▶ SUPPLIED PASSAGE:
If Germany doesn't follow - in intensity and speed - the positions leaded my United States, that will be disgraceful! Is too much at stake, and 'to let things calm down' will make the future much uncertain and dangerous. I'm sure Merkel and her advisers know the history... just let short sight and short term interests to prevail... like it was done in the past!! Germany should take the lead in Europe: it has - most of all - the moral responsibility to do it!
normanandlilo 03/04/2014
4. Ukrain
Mr Putin has done well. Faced with a civil ware within the Ukrain MR Putin was the only world leader who had the knowledge on how to neutralise the problem. Send in Russian troops NO shots fired but the problem is solved. The EU were the main problem in the Ukrain uprising, the EU spreads its dominance eastwards, before it has solved the problems in its small countries like Italy , Portugal. Spain. WE have weak leaders in Merkel. and Cameron. These leaders did not Know what to do with the problem that they have caused.
ijg7plus1 03/04/2014
5. International Law
Territorial disputes are forever in the news because there are few rules. China is warning its neighbours it will "respond effectively" to safeguard its territorial integrity, the FT reports today. The sooner there is agreement on territorial rights [enforceable] the better, before the inevitable disputes about ownership of the resource rich Arctic get heated.

▶ CHECK YOUR UNDERSTANDING:
1. Please output the reader comments from "normanandlilo 03/04/2014" to "they have caused.", keeping every word as it appears.
2. Decide whether each statement agrees with the reader comments. Answer yes or no, and quote the deciding words.
(a) The comment headed "Ukrain" says Russian troops were sent in without shots being fired.
(b) The comment headed "International Law" says territorial disputes rarely make the news.
(c) The first comment says France should take the lead in Europe.
3. Answer these questions from the reader comments, one per line:
(a) Which country does the first comment say should take the lead in Europe?
(b) Which two leaders does the comment headed "Ukrain" call weak?
(c) Which country does the comment headed "International Law" say is warning its neighbours that it will "respond effectively"?

▶ GIVEN ENTRIES:
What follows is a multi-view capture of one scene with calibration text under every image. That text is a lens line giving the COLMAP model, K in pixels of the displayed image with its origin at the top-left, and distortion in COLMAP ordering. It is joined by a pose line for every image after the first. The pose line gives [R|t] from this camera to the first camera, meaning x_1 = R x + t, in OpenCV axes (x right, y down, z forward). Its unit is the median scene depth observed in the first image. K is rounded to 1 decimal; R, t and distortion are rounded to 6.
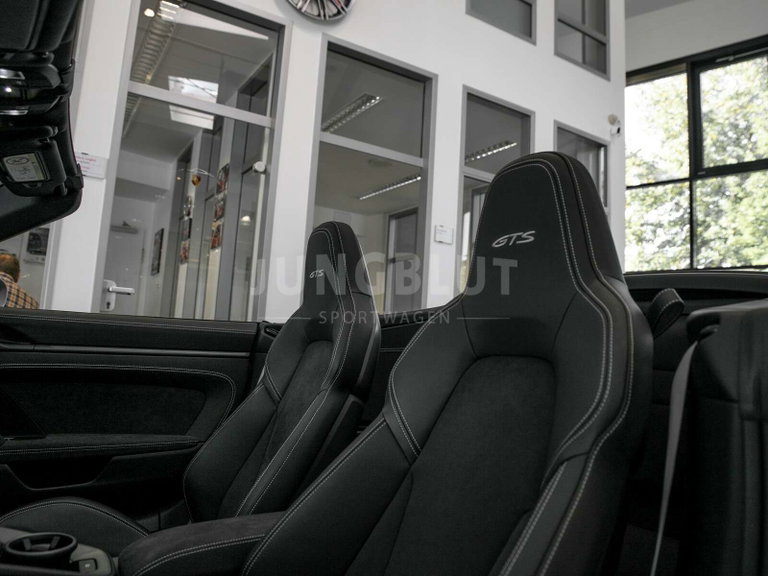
lens RADIAL K [[556.1, 0, 380.1], [0, 556.1, 282.5], [0, 0, 1]] dist [-0.084750, -0.001628]
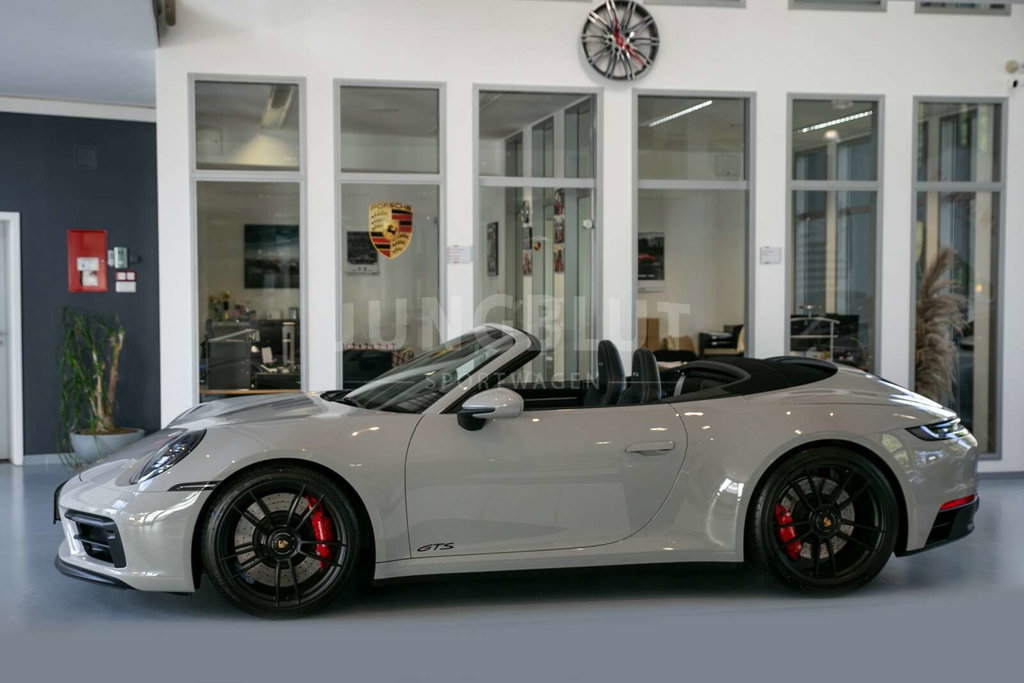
lens RADIAL K [[1238.7, 0, 524.7], [0, 1238.7, 381.6], [0, 0, 1]] dist [0.057224, 0.000000]
pose [[0.941686, -0.039434, -0.334173, 0.394816], [0.098605, 0.981851, 0.162003, -0.242755], [0.321720, -0.185507, 0.928484, -1.169487]]
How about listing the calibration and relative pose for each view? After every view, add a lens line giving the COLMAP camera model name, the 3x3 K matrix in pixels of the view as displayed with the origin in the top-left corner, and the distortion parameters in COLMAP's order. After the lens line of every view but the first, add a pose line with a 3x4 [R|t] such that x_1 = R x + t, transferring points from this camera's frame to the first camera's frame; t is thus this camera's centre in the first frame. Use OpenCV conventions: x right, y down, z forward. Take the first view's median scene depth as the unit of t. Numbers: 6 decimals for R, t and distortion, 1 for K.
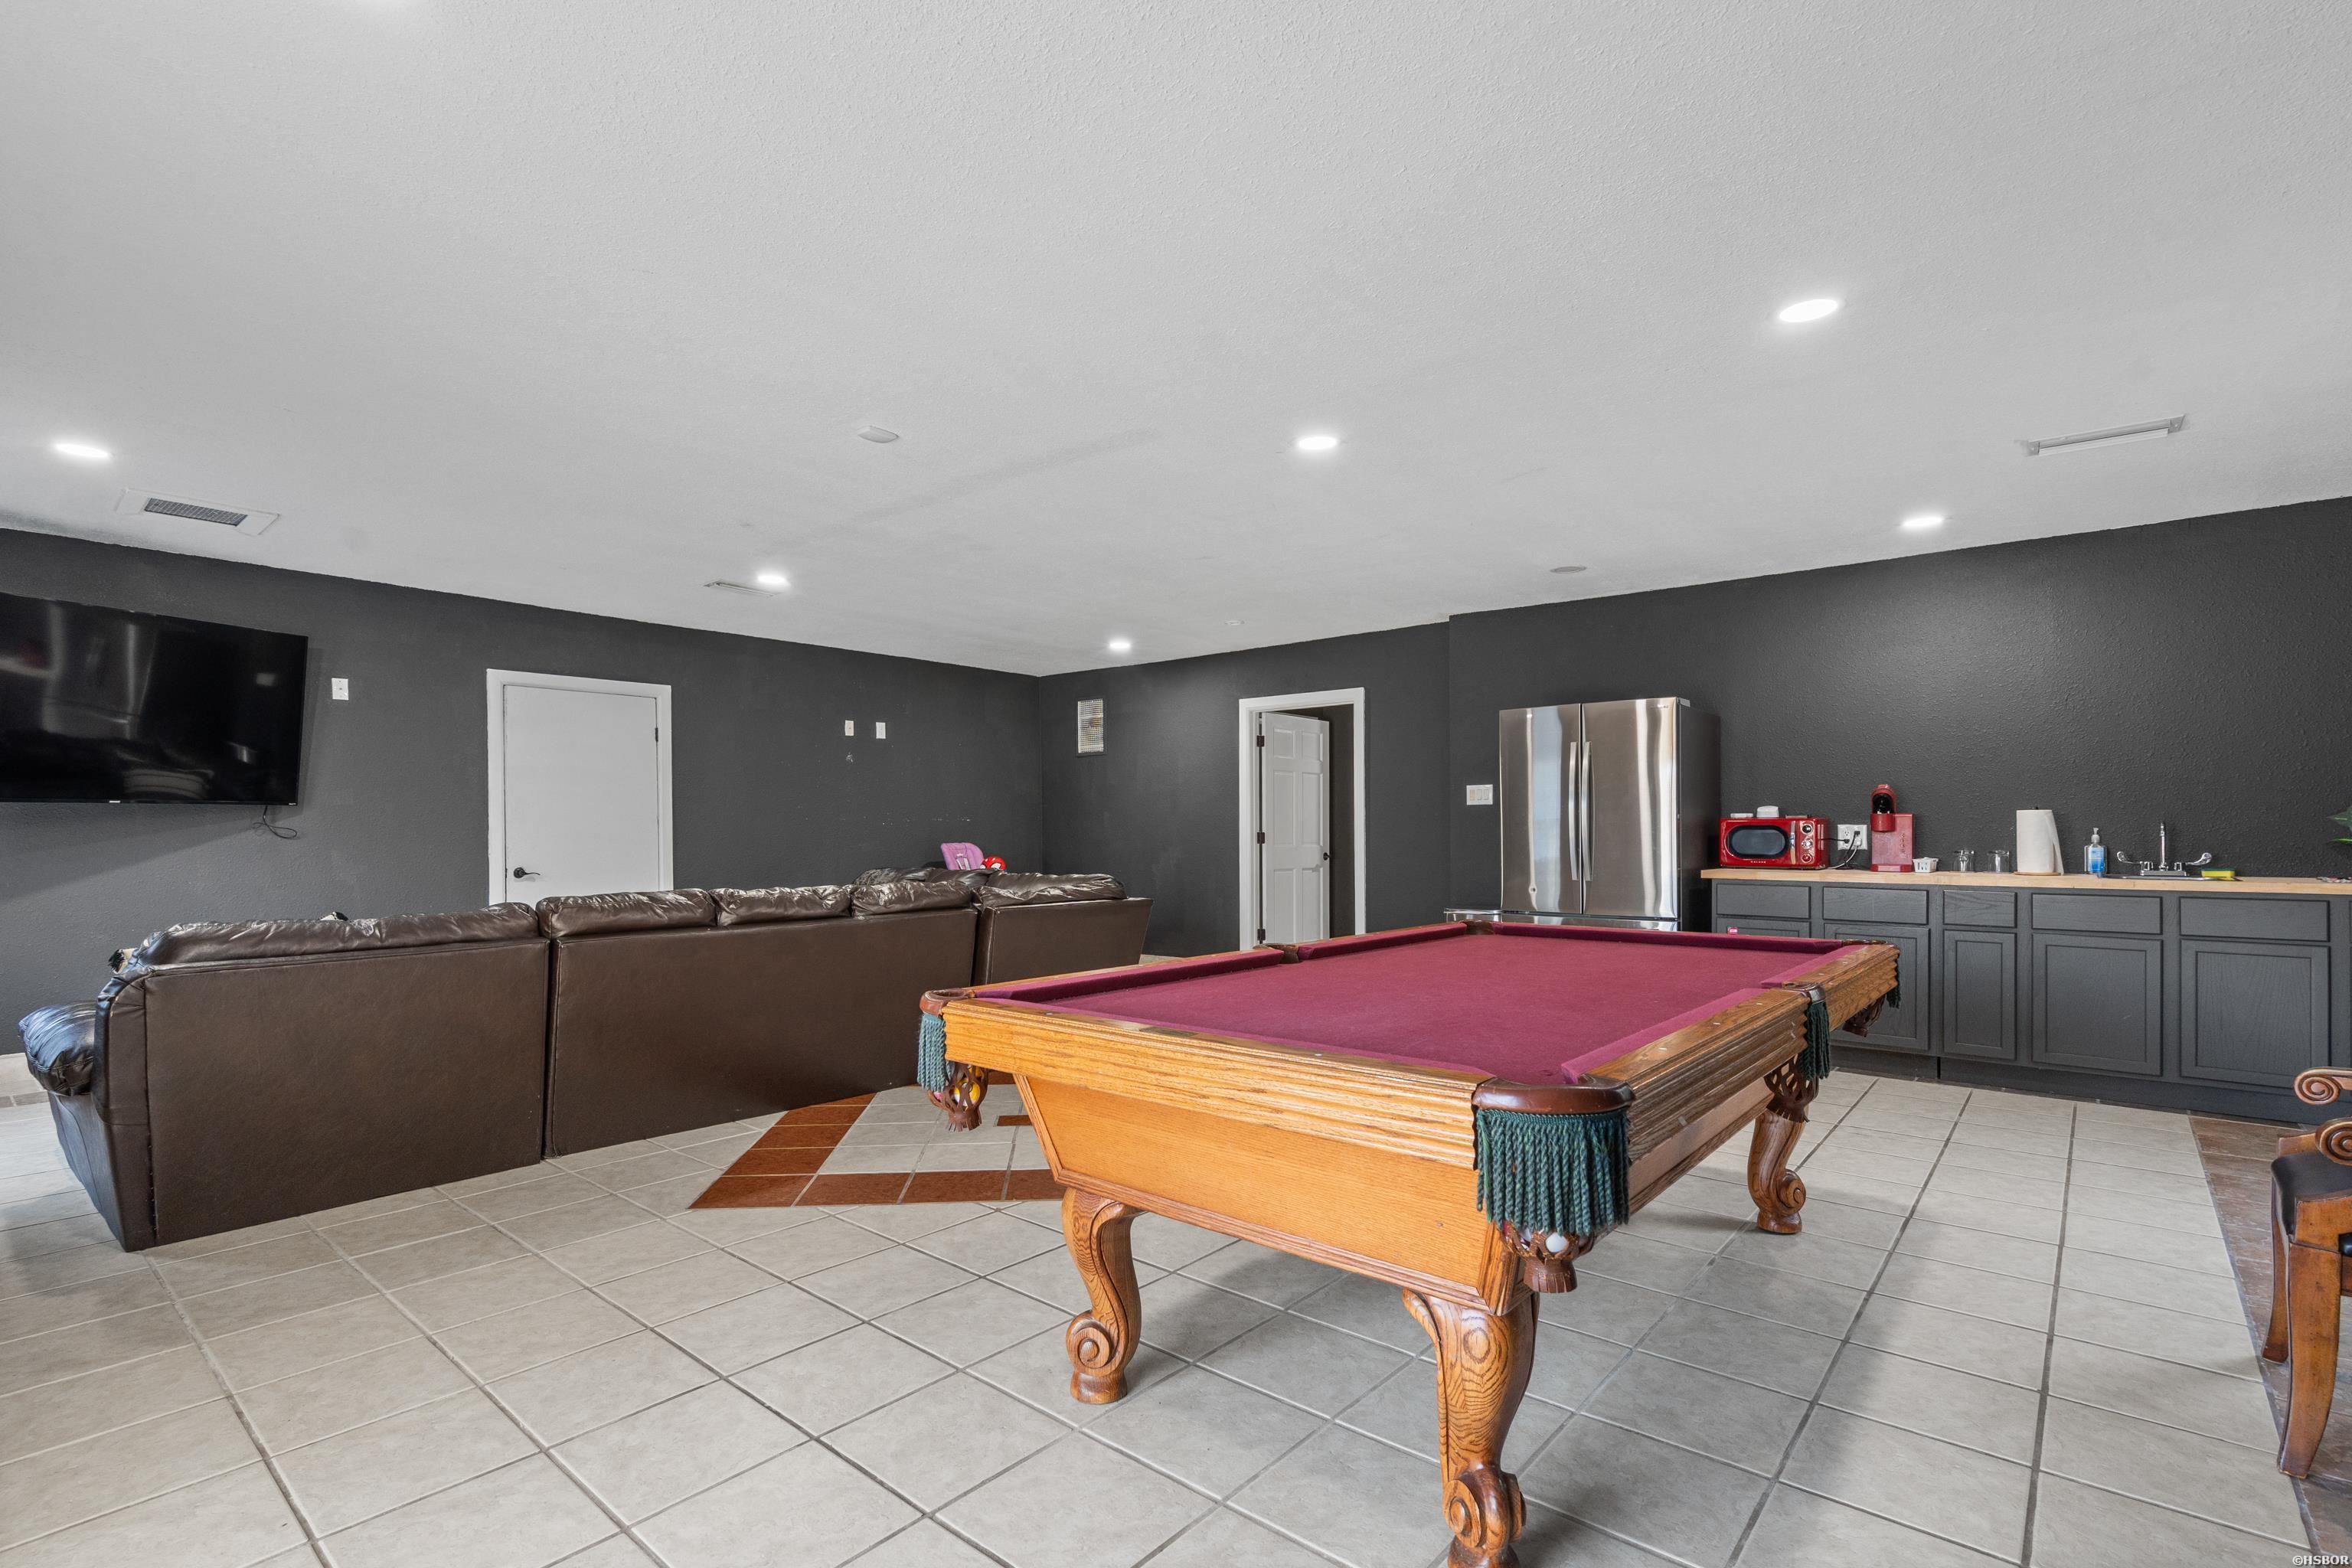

▶ RESPONSES BY ITEM NUMBER:
1.
normanandlilo 03/04/2014
4. Ukrain
Mr Putin has done well. Faced with a civil ware within the Ukrain MR Putin was the only world leader who had the knowledge on how to neutralise the problem. Send in Russian troops NO shots fired but the problem is solved. The EU were the main problem in the Ukrain uprising, the EU spreads its dominance eastwards, before it has solved the problems in its small countries like Italy , Portugal. Spain. WE have weak leaders in Merkel. and Cameron. These leaders did not Know what to do with the problem that they have caused.

2.
(a) Yes: "Send in Russian troops NO shots fired but the problem is solved."
(b) No: "Territorial disputes are forever in the news because there are few rules."
(c) No: "Germany should take the lead in Europe"

3.
(a) Germany
(b) Merkel and Cameron
(c) China